We have a rather complex situation which I would like some advice on.

At customer sites we place mostly hAP ac lite devices running latest bugfix version 6.39.3 on most recent RouterBoard firmware 3.41.
We configure an OpenVPN client on them, dialing in to our CCR1008 in the datacenter.

Behind those customer RB's, we have several SIP phones. We configured routes towards our infrastructure to go over that VPN tunnel, otherwise just 'out' through the regular internet connection of the customer.
The phones running on TLS are no issue at all.
The ones running UDP however run fine as long as the VPN tunnel is up. When it goes down and back up, e.g. because of internet interruption at the customer site, the UDP devices fail to register again.
if we look at our logs we see that after the VPN goes down, the UDP devices go through the regular internet and that fails because we don't do NAT over the VPN etc etc; however when the VPN is back up, the devices keep going through the regular internet and are not going back through the VPN tunnel. So they are in fact not following the route table.
Rebooting devices etc doesn't help, but what does is at that point change the private IP or local SIP port on the device to something else.
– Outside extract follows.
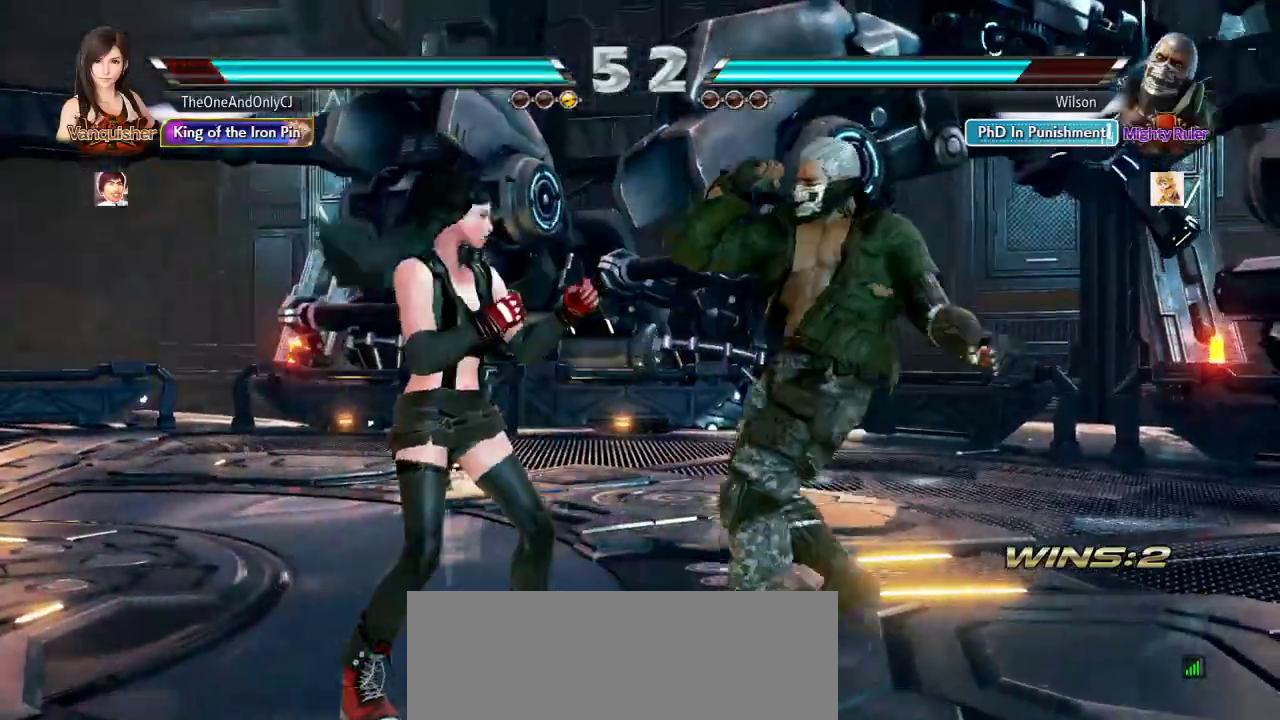
{"dt_ms": 500, "buttons": [], "left_stick": "center", "events": [[33, "left_stick", "center"], [350, "left_stick", "left"], [433, "left_stick", "center"]]}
So it seems like this gets stuck in some table, memory or cache.

Any guidance on what we could do to get this resolved?

We have solved similar problem with UDP packets going through VPN over 3G. If VPN was disconnected, UDP packets went through public internet but as soon as VPN was up, UDP did not return to VPN. It behaved the same way as you describe. We have solved it by setting UDP stream timeout to 1s in connection tracking settings. I suppose this setting assured, that UDP connection was deleted from firewall connections list and created again. Maybe you could try to delete appropriate connection in connections table.
Maybe it can be some bug in UDP connection processing in RouterOS, which arises only in specific situations.

Thank you for your reply. I will try that out.

What would be the impact if we disabled connection tracking overall?

Thank you for your reply. I will try that out.

What would be the impact if we disabled connection tracking overall?

One of them is your firewall being no longer statefull.